10. Si l’arrêté litigieux lui fait interdiction de sortir du département de l’Aube sans autorisation, lui impose une obligation de pointage les lundis, mercredis et jeudis à 10h00 au commissariat de police de Troyes et lui impose de remettre tout document d’identité en sa possession, la requérante ne fait état d’aucune contrainte particulière de nature à l’empêcher de satisfaire à ces obligations.
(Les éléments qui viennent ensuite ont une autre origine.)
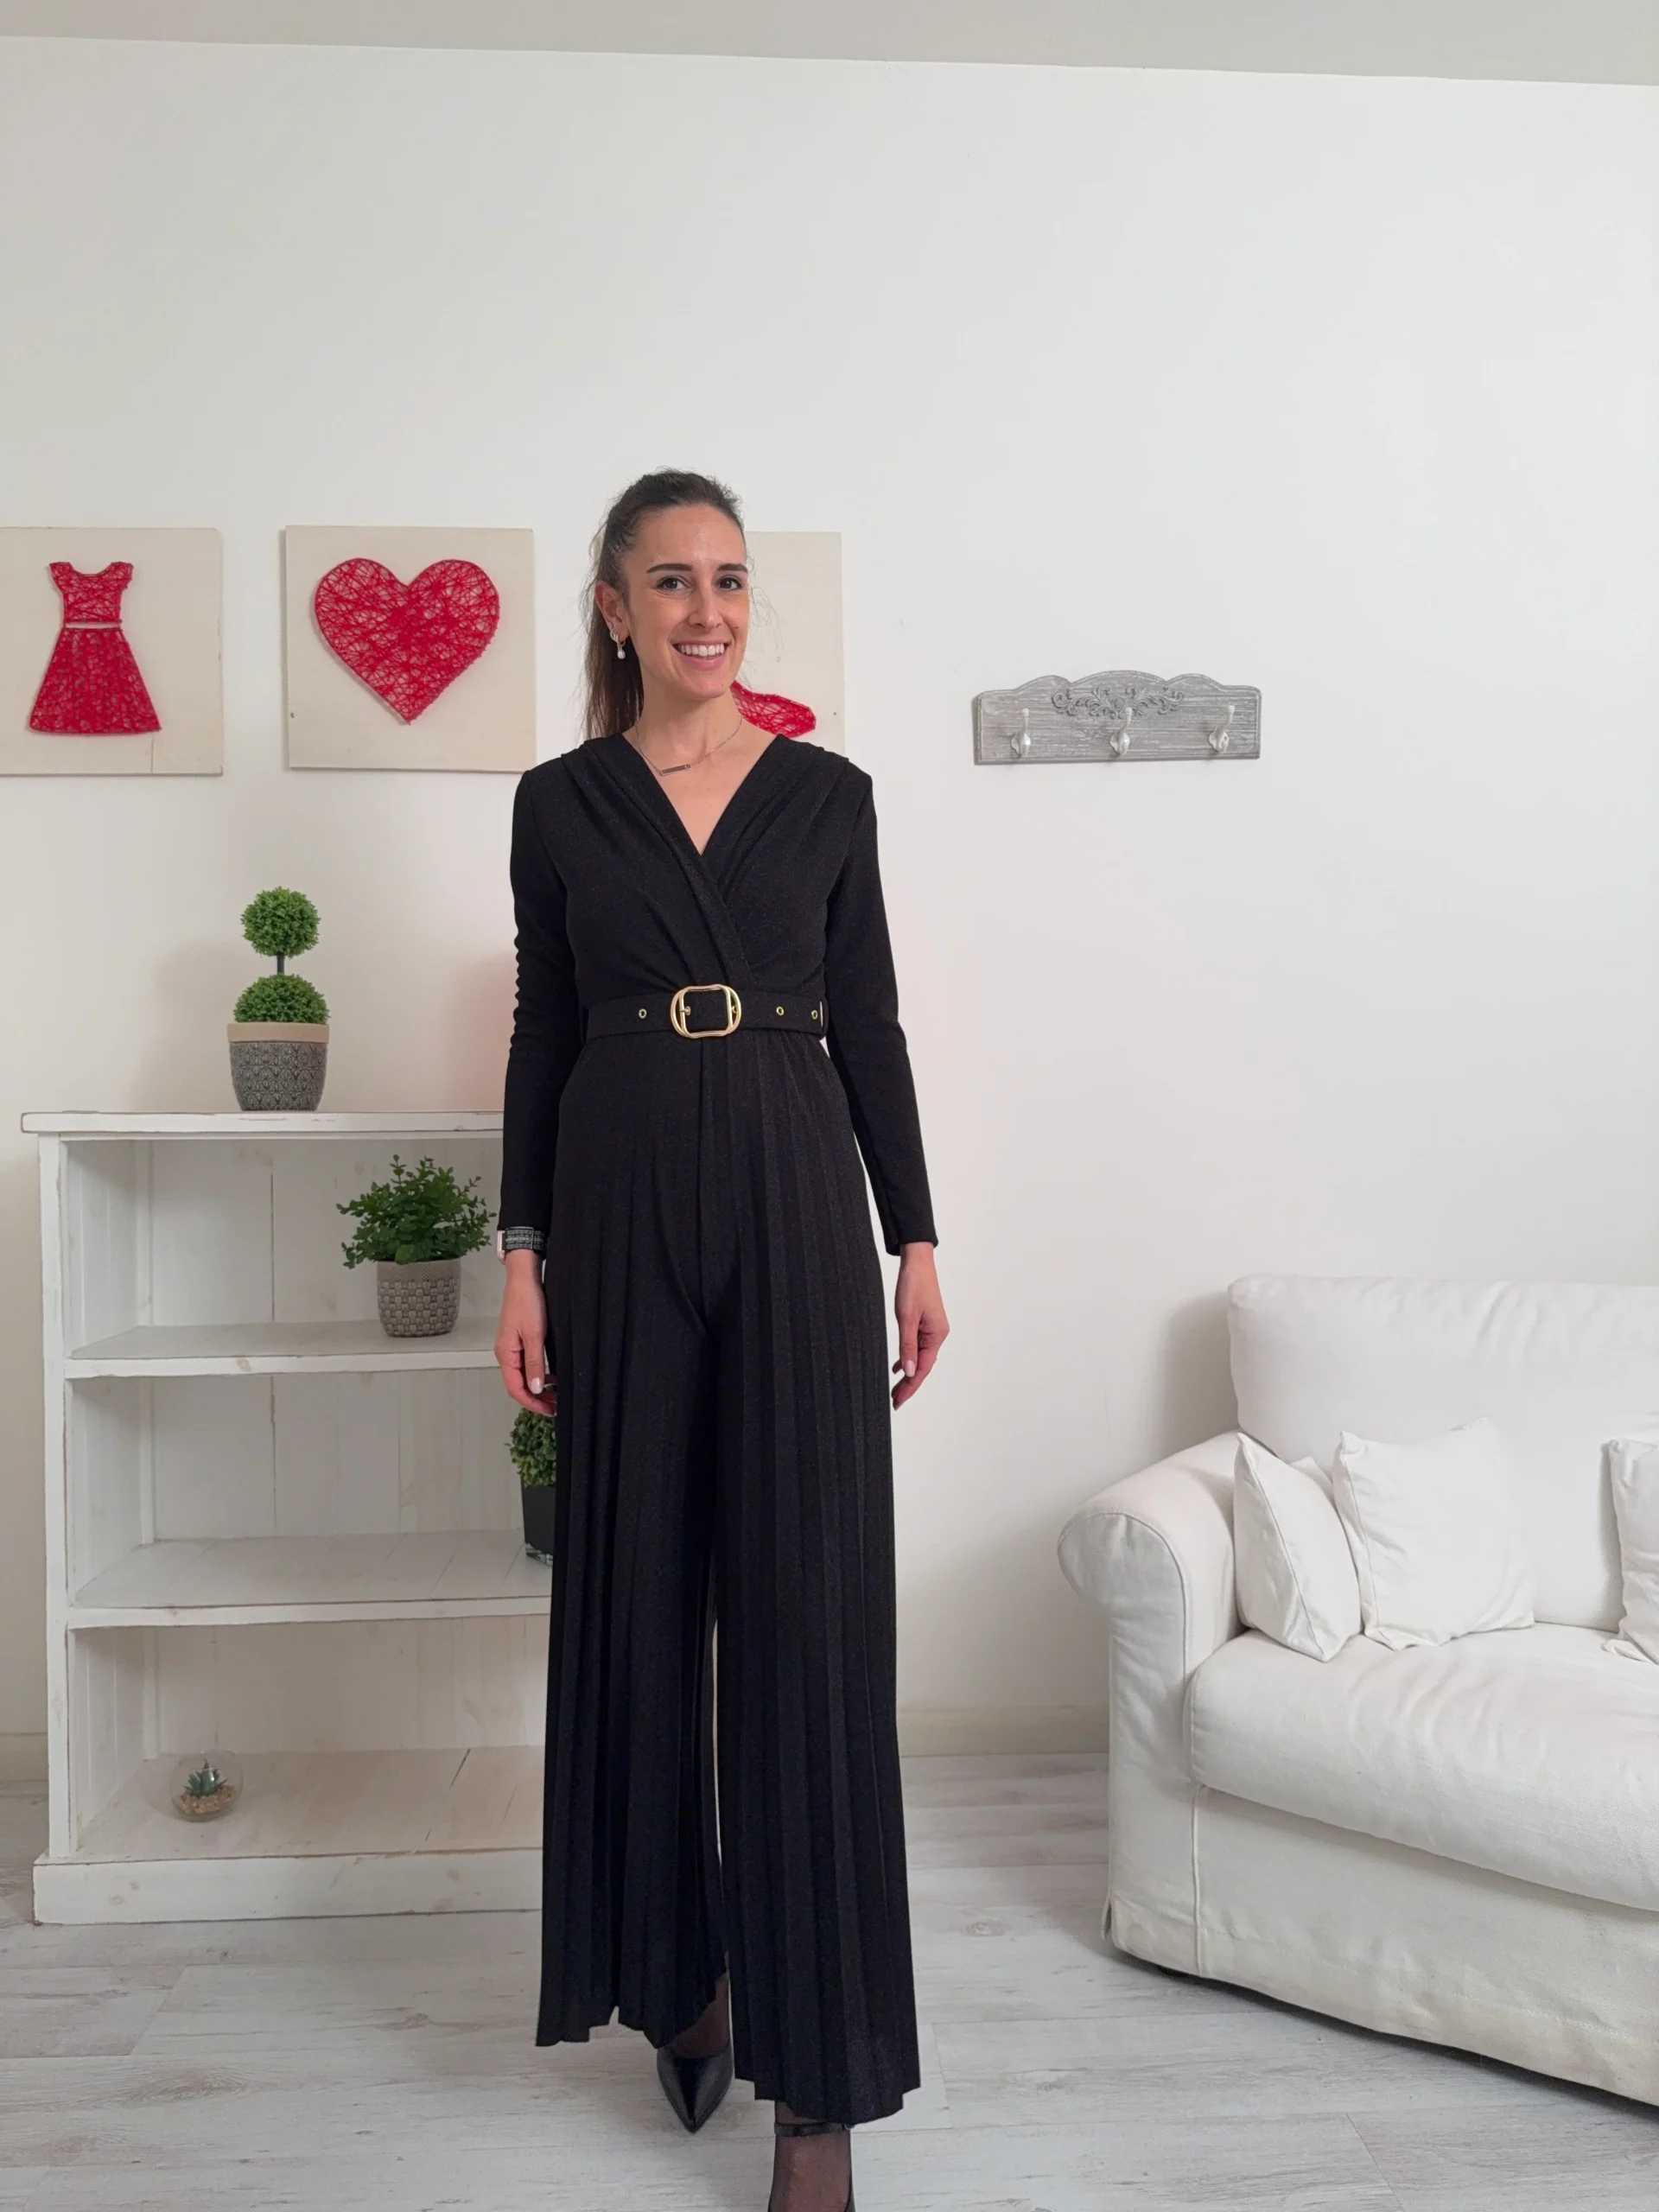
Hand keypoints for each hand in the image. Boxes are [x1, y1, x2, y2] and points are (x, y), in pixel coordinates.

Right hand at [496, 1249, 554, 1415]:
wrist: (524, 1278)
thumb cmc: (527, 1301)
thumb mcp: (535, 1335)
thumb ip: (535, 1363)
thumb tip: (536, 1389)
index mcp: (506, 1354)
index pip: (515, 1389)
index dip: (532, 1404)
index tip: (549, 1411)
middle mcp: (505, 1354)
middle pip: (517, 1386)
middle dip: (536, 1399)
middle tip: (556, 1407)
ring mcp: (511, 1348)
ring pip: (522, 1376)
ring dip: (538, 1388)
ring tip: (556, 1395)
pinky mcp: (518, 1341)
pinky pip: (525, 1365)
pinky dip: (537, 1375)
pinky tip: (551, 1377)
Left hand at [892, 1242, 947, 1408]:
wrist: (916, 1261)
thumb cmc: (913, 1285)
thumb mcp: (906, 1317)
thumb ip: (907, 1346)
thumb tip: (909, 1372)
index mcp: (937, 1335)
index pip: (922, 1368)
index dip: (910, 1387)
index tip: (898, 1401)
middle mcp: (937, 1334)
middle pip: (922, 1366)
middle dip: (908, 1384)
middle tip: (894, 1402)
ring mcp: (932, 1329)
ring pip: (919, 1357)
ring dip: (908, 1373)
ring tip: (895, 1390)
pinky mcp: (925, 1322)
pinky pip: (916, 1345)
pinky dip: (907, 1357)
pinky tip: (899, 1367)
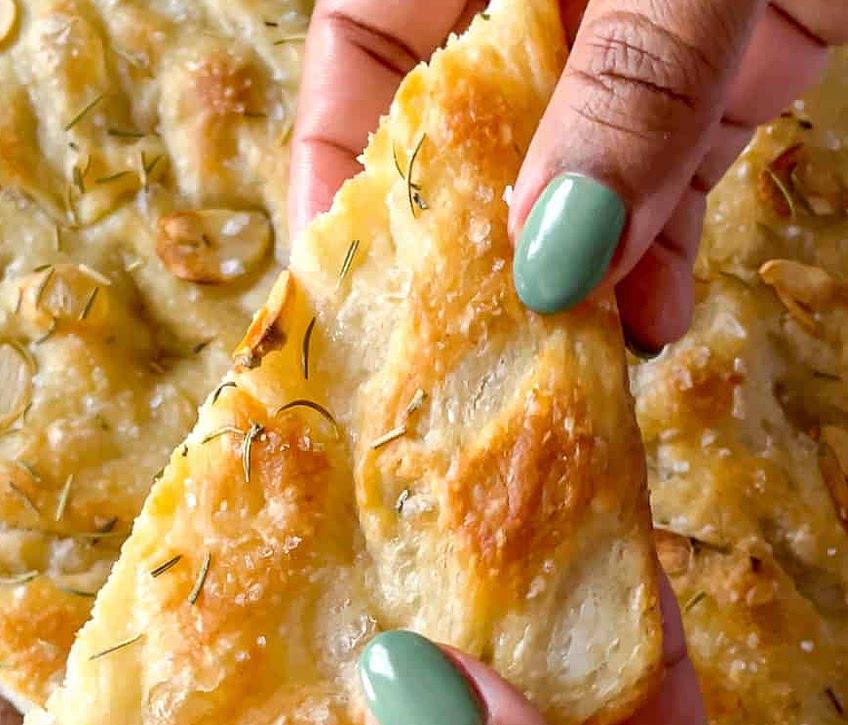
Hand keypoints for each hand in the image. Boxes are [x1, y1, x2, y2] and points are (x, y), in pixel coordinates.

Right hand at [289, 0, 847, 352]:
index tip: (340, 283)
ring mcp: (630, 42)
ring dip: (570, 277)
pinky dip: (661, 254)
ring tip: (562, 361)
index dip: (334, 169)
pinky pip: (668, 180)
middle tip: (458, 354)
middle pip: (460, 141)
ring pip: (566, 180)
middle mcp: (539, 0)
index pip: (360, 57)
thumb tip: (551, 259)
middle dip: (462, 253)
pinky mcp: (717, 72)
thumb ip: (624, 87)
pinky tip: (651, 321)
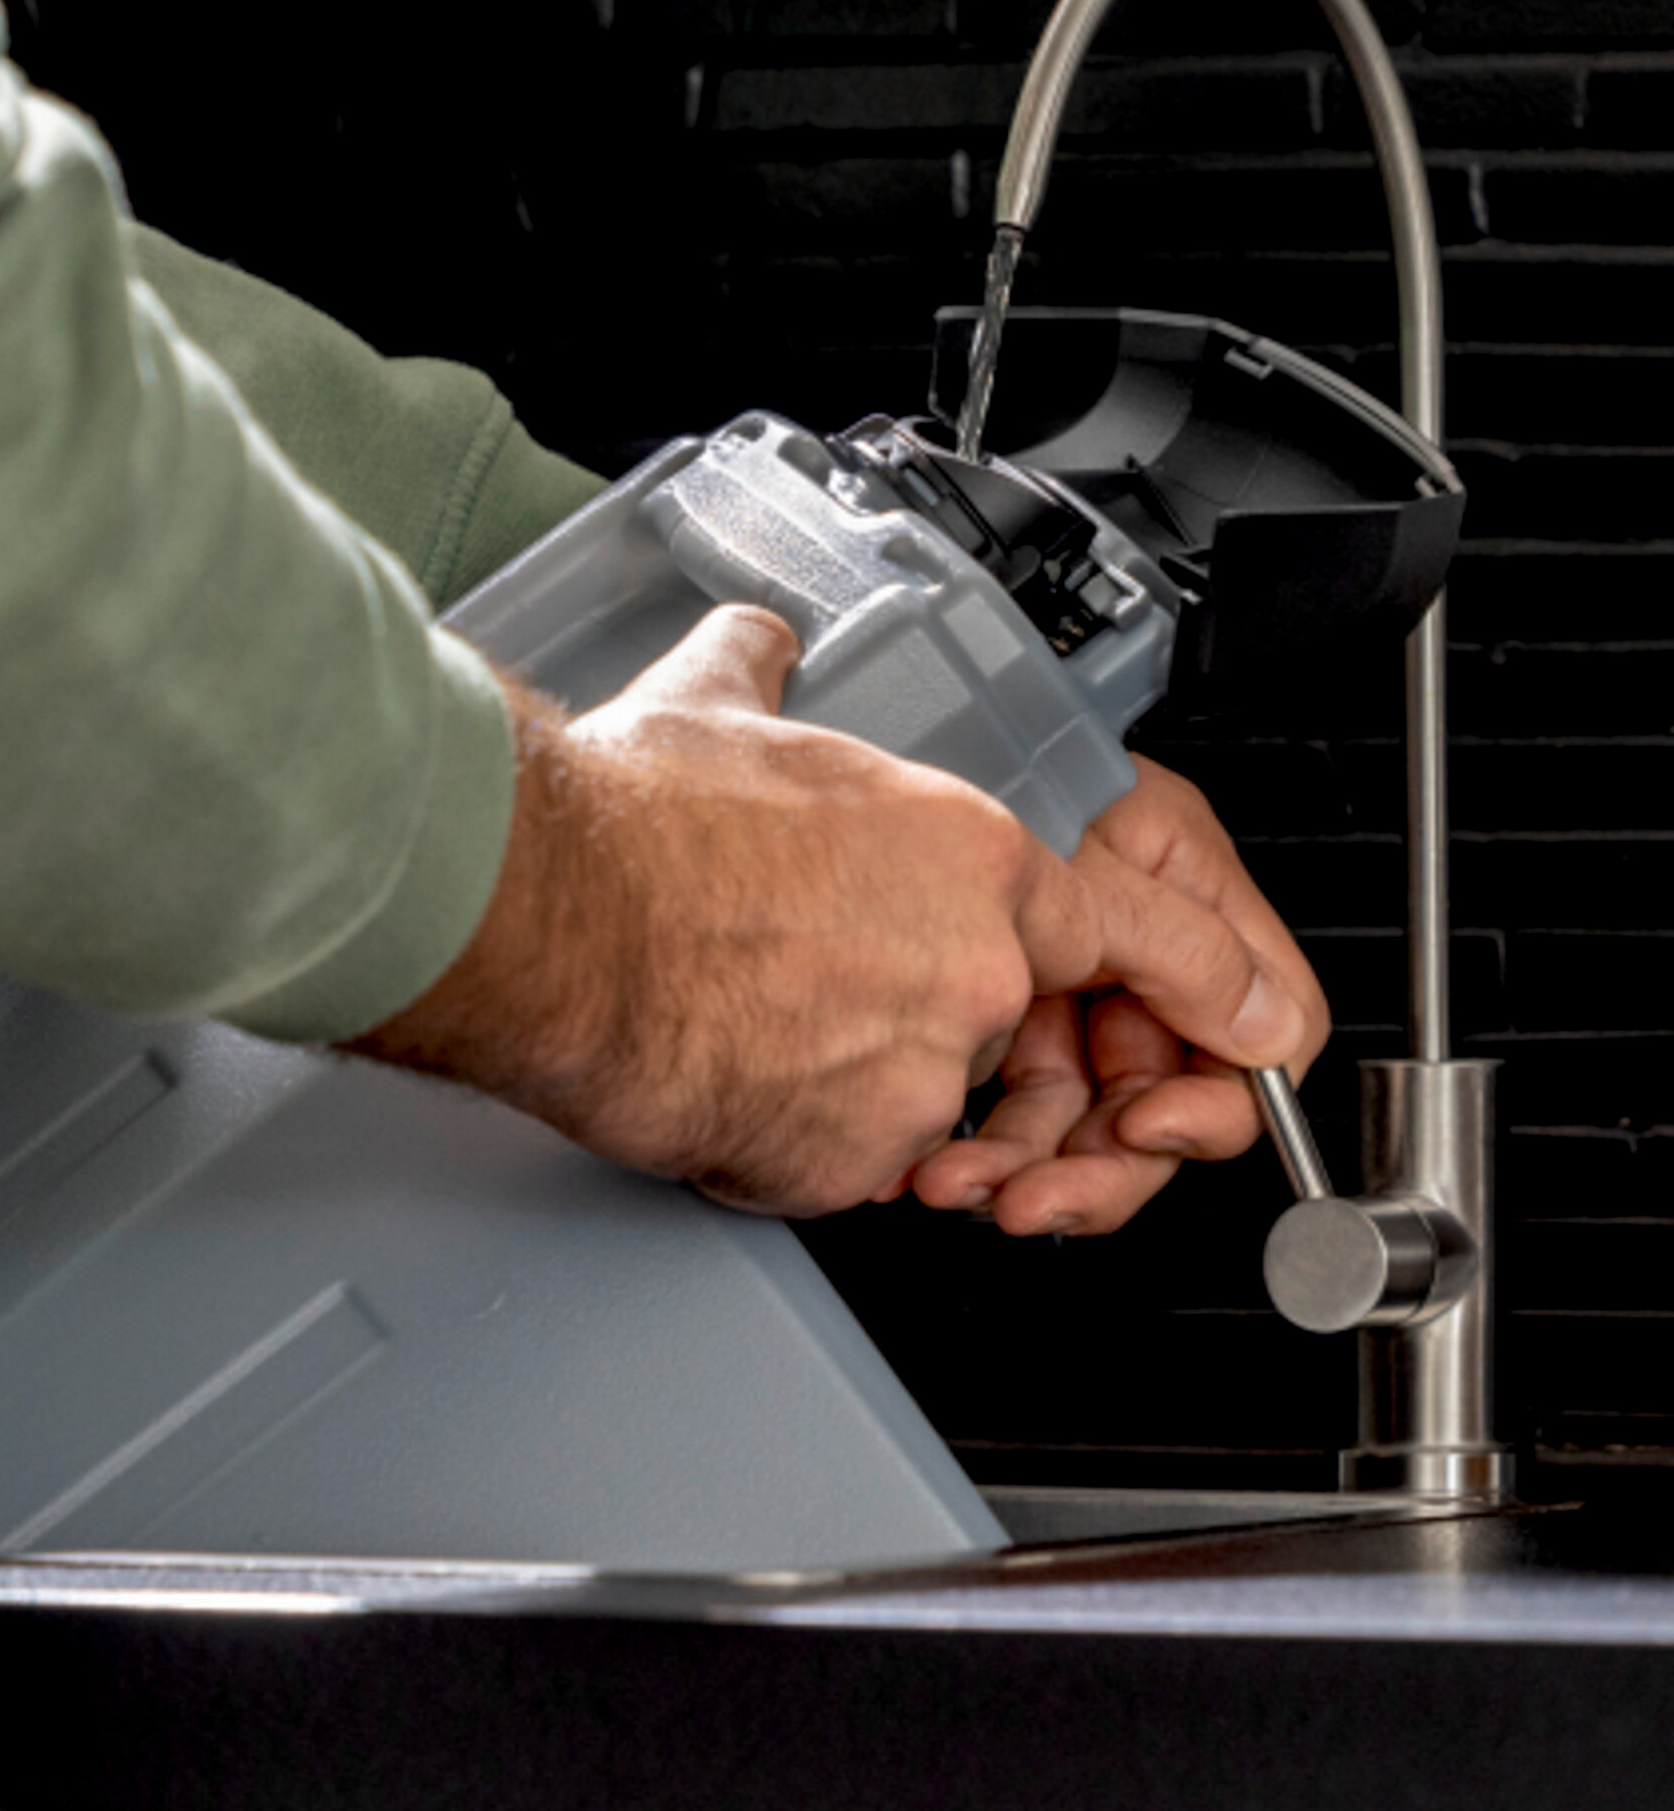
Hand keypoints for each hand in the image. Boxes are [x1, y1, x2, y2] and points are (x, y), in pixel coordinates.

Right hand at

Par suite, le moyen tiré de ce que les modalités d’application de cette assignation à résidence seraient disproportionnées doit être écarté.
11. En cinquième lieu, aux termes de l’article 8 de la convention européenne de sauvegarde des droits de l’homme et des libertés fondamentales : « 1. Toute personne a droit au respect de sa vie privée et familiale, de son domicile et de sa correspondance. / 2. Il ne peut y avoir ingérence d’une autorité publique dans l’exercice de ce droit que pour autant que cette ingérence est prévue par la loi et qu’elle constitue une mesure qui, dans une société démocratique, est nécessaire à la sécurité nationale, à la sûreté publique, au bien-être économique du pays, à la défense de l’ordre et à la prévention des infractions pénales, à la protection de la santé ou de la morale, ou à la protection des droits et libertés d’autrui ».
12. En l’espèce, la requérante n’établit pas que les modalités de contrôle de la mesure d’assignation à résidence dont elle fait l’objet seraient incompatibles avec sa vie privée et familiale. Dans ces conditions, la décision litigieuse ne porte pas au droit de Mme A à sa vie privée et familiale une atteinte disproportionnée au regard du but en vue duquel elle a été prise en méconnaissance des stipulations de l’article 8 de la convention européenne de sauvegarde des droits de l’homme et des libertés fondamentales.
13. Il résulte de ce qui précède que les conclusions à fin d’annulation présentées par Mme A doivent être rejetées, ainsi que, par voie de conséquence, ses conclusions présentées au titre des articles L. 761-1 du code de justice administrative et 37 de la loi du 10 juillet 1991.
D E C I D E :
Article 1er : Mme A est admise, à titre provisoire, au bénéfice de l’aide juridictionnelle.
Article 2 : La requête de Mme A est rejetée.
Article 3 : Le présent jugement sera notifié à Mme B A, à Me Kathy Jean et au préfet de l’Aube.
Copie en sera adressée au ministre d’Etat, ministre de l’intérieur.
Rendu public par mise à disposition au greffe le 14 août 2025.
Le magistrat désigné,
signé
F. AMELOT La greffière,
signé
F. DAROUSSI DJANFAR
La République mande et ordonne au préfet de l’Aube en ce qui le concerne ou à tous commissaires de justice à ce requis en ce qui concerne les voies de droit commun contre les parties privées, de pourvoir à l’exécution de la présente décision.